Spatial grounding data:

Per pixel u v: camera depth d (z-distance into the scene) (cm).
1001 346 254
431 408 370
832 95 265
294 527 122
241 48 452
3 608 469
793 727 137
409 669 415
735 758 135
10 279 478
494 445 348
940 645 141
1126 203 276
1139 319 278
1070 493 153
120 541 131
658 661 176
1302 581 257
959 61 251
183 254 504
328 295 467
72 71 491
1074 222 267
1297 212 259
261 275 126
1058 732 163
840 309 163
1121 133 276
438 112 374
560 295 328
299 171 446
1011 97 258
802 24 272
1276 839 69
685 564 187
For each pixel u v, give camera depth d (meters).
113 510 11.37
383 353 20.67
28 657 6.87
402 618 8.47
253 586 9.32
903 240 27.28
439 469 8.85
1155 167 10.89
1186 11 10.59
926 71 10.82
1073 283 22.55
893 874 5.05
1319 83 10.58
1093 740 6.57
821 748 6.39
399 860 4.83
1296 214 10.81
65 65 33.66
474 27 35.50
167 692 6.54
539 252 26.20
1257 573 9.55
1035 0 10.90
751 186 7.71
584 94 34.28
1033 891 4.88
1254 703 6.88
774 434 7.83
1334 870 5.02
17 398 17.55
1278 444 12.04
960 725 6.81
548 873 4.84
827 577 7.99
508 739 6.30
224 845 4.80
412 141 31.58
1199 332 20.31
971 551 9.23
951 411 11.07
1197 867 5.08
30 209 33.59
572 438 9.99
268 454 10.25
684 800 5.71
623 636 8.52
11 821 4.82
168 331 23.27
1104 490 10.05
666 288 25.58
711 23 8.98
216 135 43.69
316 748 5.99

...

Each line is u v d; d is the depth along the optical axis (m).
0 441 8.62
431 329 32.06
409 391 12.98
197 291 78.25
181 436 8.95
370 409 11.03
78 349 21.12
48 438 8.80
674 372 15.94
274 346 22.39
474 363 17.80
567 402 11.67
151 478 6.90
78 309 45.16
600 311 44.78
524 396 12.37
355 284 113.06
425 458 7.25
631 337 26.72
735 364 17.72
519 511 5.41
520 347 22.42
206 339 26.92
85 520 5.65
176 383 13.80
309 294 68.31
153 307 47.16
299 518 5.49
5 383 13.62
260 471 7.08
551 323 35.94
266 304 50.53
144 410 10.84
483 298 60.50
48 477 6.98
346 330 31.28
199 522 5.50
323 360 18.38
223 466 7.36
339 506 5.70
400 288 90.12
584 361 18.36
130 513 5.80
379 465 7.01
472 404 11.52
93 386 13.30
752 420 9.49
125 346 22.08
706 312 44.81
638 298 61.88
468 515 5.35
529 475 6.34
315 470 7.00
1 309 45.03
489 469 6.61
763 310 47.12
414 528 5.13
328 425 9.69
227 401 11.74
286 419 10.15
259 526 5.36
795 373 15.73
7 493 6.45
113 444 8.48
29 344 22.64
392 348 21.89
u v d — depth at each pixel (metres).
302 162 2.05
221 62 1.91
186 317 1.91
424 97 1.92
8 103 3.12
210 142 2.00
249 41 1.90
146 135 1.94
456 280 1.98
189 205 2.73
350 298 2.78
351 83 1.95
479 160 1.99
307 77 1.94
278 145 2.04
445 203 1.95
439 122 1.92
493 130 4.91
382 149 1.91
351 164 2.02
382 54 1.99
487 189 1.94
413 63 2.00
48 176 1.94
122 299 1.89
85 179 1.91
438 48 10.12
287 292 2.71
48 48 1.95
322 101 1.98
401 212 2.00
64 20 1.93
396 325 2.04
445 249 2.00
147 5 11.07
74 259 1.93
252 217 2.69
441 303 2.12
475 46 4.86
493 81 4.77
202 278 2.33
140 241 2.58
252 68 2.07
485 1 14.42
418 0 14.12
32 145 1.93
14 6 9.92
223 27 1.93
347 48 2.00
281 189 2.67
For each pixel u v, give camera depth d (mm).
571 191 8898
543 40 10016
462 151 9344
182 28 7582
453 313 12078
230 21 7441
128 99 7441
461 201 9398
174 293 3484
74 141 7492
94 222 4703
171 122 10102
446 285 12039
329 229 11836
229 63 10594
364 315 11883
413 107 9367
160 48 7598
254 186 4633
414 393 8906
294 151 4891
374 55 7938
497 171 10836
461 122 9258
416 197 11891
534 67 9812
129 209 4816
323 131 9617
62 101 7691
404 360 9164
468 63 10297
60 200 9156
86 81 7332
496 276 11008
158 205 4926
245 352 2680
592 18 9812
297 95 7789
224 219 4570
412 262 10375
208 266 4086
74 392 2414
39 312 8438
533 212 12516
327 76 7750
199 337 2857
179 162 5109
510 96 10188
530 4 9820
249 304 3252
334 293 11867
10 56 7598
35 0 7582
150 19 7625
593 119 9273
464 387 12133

Description of the task >> Looking at the records above, return exactly the lines from the line with "1278 444 12.04" to the line with "316 748 5.99", both ends included.

Exercise result >>
1278 444 12.04
960 725 6.81
548 873 4.84
827 577 7.99
508 739 6.30
224 845 4.80
412 141 31.58
1199 332 20.31
971 551 9.23
951 411 11.07
1197 867 5.08
30 209 33.59
572 438 9.99
268 454 10.25
684 800 5.71
623 636 8.52
11 821 4.82
168 331 23.27
1104 490 10.05
666 288 25.58
711 23 8.98
216 135 43.69
316 748 5.99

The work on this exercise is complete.